**Exercise aim**
Transcribe the whole listing below without changing a word, but leave out every image.

**Material for this task**
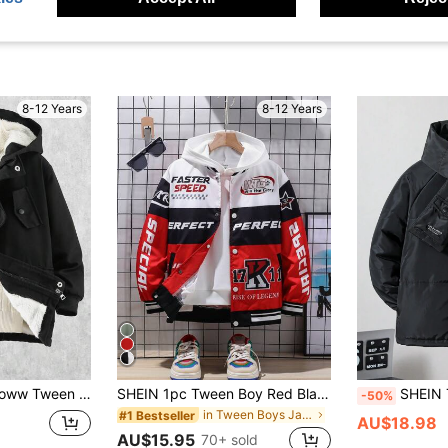
8-12 Years
8-12 Years
ual Thermal Lined Winter Windbreaker
SHEIN 1pc Tween Boy Red Black White Letter Graphic Jacket, Casual Vest Chic Autumn/Winter Graduation Career Day
SHEIN Tween Boy Lette
-50%
in Tween Boys Jackets
#1 Bestseller
AU$18.98
AU$15.95
70+ sold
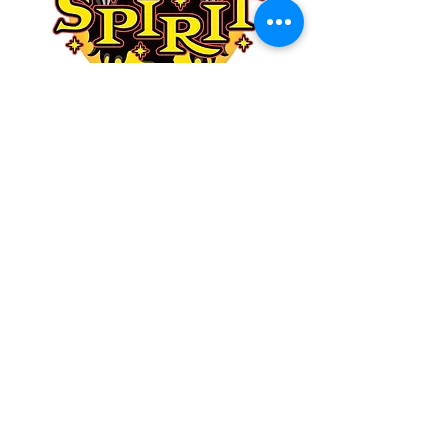
NEW ANIMATRONICS!
NEW COSTUMES!
NEW DECOR!
Shop now while their inventory
is full, everything is available
and shipping.
Don’t miss out by waiting until
September. Now is the time!
SHOP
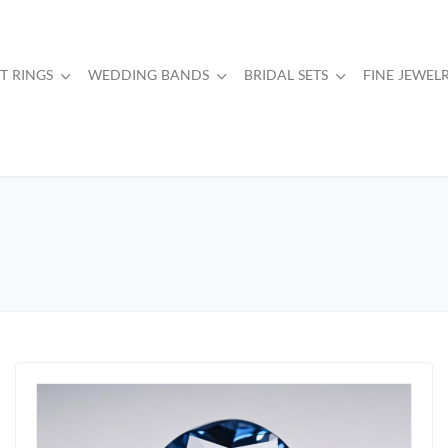
 RINGS
WEDDING BANDS
BRIDAL SETS
FINE JEWEL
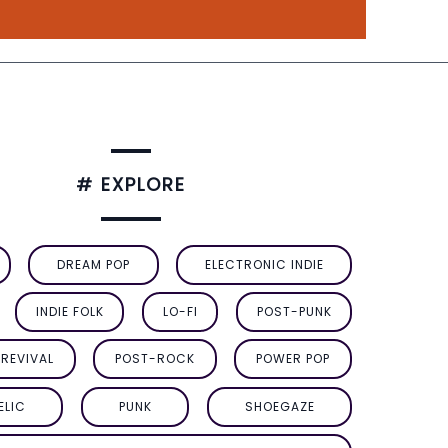
# EXPLORE
DREAM POP
ELECTRONIC INDIE
INDIE FOLK
LO-FI
POST-PUNK
REVIVAL
POST-ROCK
POWER POP
ELIC
PUNK
SHOEGAZE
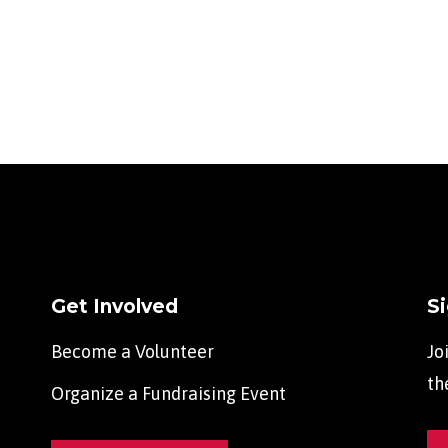
Get Involved
S
Become a Volunteer
Jo
th
Organize a Fundraising Event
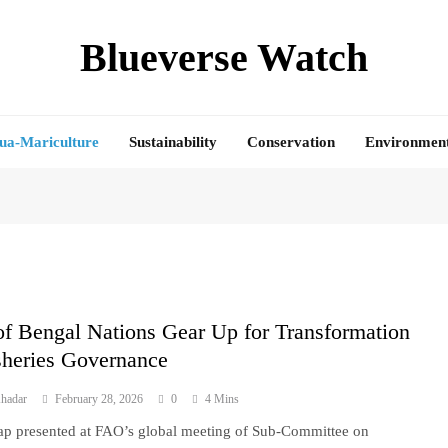
Blueverse Watch
ua-Mariculture
Sustainability
Conservation
Environmen
f Bengal Nations Gear Up for Transformation
sheries Governance
hadar
February 28, 2026
0
4 Mins
 presented at FAO’s global meeting of Sub-Committee on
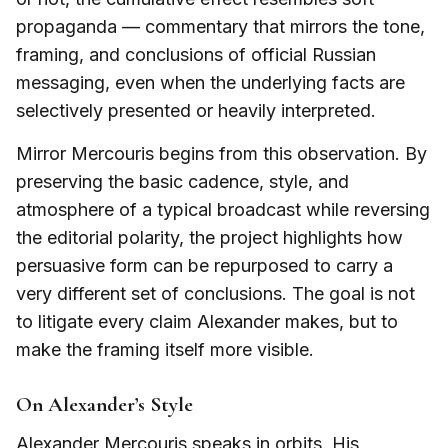
propaganda — commentary that mirrors the tone,
framing, and conclusions of official Russian
messaging, even when the underlying facts are
selectively presented or heavily interpreted.
Mirror Mercouris begins from this observation. By
preserving the basic cadence, style, and
atmosphere of a typical broadcast while reversing
the editorial polarity, the project highlights how
persuasive form can be repurposed to carry a
very different set of conclusions. The goal is not
to litigate every claim Alexander makes, but to
make the framing itself more visible.
On Alexander’s Style
Alexander Mercouris speaks in orbits. His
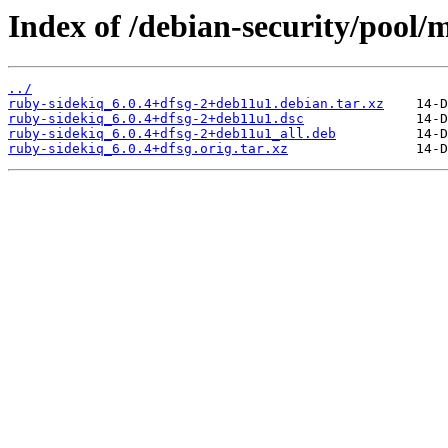
Index of /debian-security/pool/
../
ruby-sidekiq_6.0.4+dfsg-2+deb11u1.debian.tar.xz
ruby-sidekiq_6.0.4+dfsg-2+deb11u1.dsc
ruby-sidekiq_6.0.4+dfsg-2+deb11u1_all.deb
ruby-sidekiq_6.0.4+dfsg.orig.tar.xz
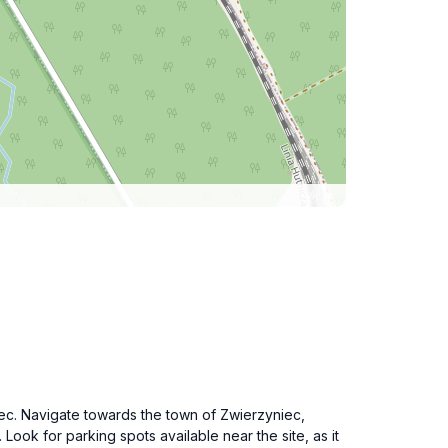
iec. Navigate towards the town of Zwierzyniec,
ok for parking spots available near the site, as it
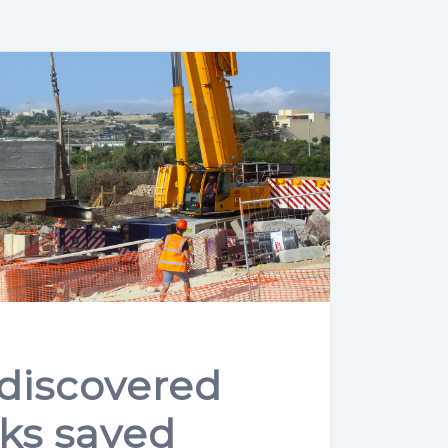
 discovered
ks saved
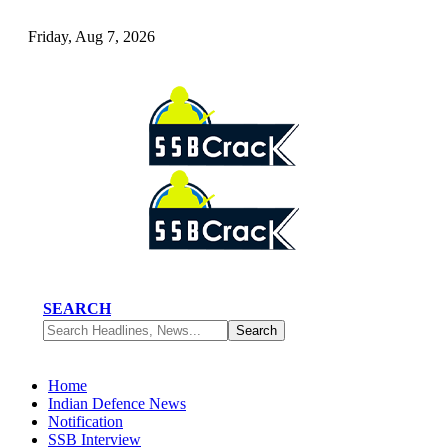
Friday, Aug 7, 2026
SEARCH
Home
Indian Defence News
Notification
SSB Interview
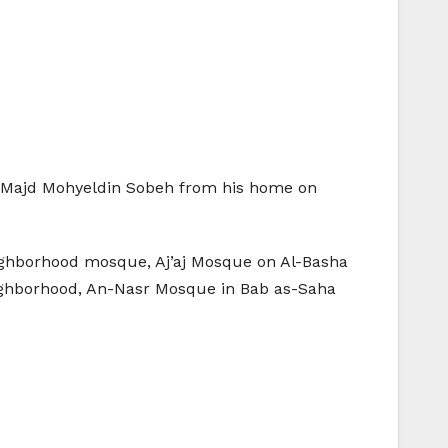
: Majd Mohyeldin Sobeh from his home on
eighborhood mosque, Aj’aj Mosque on Al-Basha
eighborhood, An-Nasr Mosque in Bab as-Saha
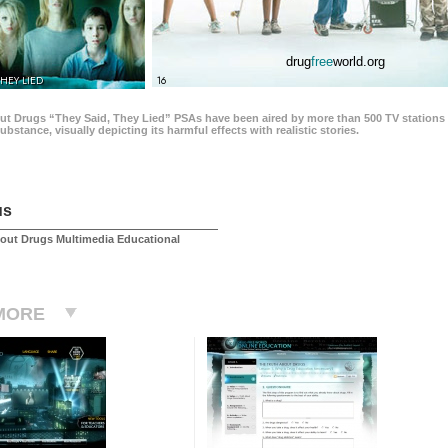
drug
free
world.org
THEY LIED
16
ut Drugs “They Said, They Lied” PSAs have been aired by more than 500 TV stations 
 substance, visually depicting its harmful effects with realistic stories.
us
out Drugs Multimedia Educational
MORE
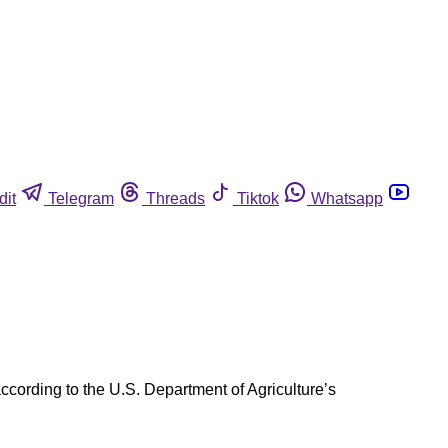
dit
Telegram
Threads
Tiktok
Whatsapp
cording to the U.S. Department of Agriculture’s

**Answer to the problem**
8-12 Years
8-12 Years
ual Thermal Lined Winter Windbreaker
SHEIN 1pc Tween Boy Red Black White Letter Graphic Jacket, Casual Vest Chic Autumn/Winter Graduation Career Day
SHEIN Tween Boy Lette
-50%
in Tween Boys Jackets
#1 Bestseller
AU$18.98
AU$15.95
70+ sold
NEW ANIMATRONICS!
NEW COSTUMES!
NEW DECOR!
Shop now while their inventory
is full, everything is available
and shipping.
Don’t miss out by waiting until
September. Now is the time!
SHOP
 RINGS
WEDDING BANDS
BRIDAL SETS
FINE JEWEL
# EXPLORE
DREAM POP
ELECTRONIC INDIE
INDIE FOLK
LO-FI
POST-PUNK
REVIVAL
POST-ROCK
POWER POP
ELIC
PUNK
SHOEGAZE
Get Involved
S
Become a Volunteer
Jo
th
Organize a Fundraising Event
Blueverse Watch
ua-Mariculture
Sustainability
Conservation
Environmen
f Bengal Nations Gear Up for Transformation
sheries Governance
hadar
February 28, 2026
0
4 Mins
 presented at FAO’s global meeting of Sub-Committee on
propaganda — commentary that mirrors the tone,
framing, and conclusions of official Russian
messaging, even when the underlying facts are
selectively presented or heavily interpreted.
Mirror Mercouris begins from this observation. By
preserving the basic cadence, style, and
atmosphere of a typical broadcast while reversing
the editorial polarity, the project highlights how
persuasive form can be repurposed to carry a
very different set of conclusions. The goal is not
to litigate every claim Alexander makes, but to
make the framing itself more visible.
On Alexander’s Style
Alexander Mercouris speaks in orbits. His
Index of /debian-security/pool/
../
ruby-sidekiq_6.0.4+dfsg-2+deb11u1.debian.tar.xz
ruby-sidekiq_6.0.4+dfsg-2+deb11u1.dsc
ruby-sidekiq_6.0.4+dfsg-2+deb11u1_all.deb
ruby-sidekiq_6.0.4+dfsg.orig.tar.xz
iec. Navigate towards the town of Zwierzyniec,
ok for parking spots available near the site, as it
 discovered
ks saved
Friday, Aug 7, 2026
SEARCH
Home
Indian Defence News
Notification
SSB Interview
: Majd Mohyeldin Sobeh from his home on
eighborhood mosque, Aj’aj Mosque on Al-Basha
eighborhood, An-Nasr Mosque in Bab as-Saha
drug
free
world.org
THEY LIED
16
ut Drugs “They Said, They Lied” PSAs have been aired by more than 500 TV stations 
 substance, visually depicting its harmful effects with realistic stories.
us
out Drugs Multimedia Educational
MORE
dit
Telegram
Threads
Tiktok
Whatsapp
cording to the U.S. Department of Agriculture’s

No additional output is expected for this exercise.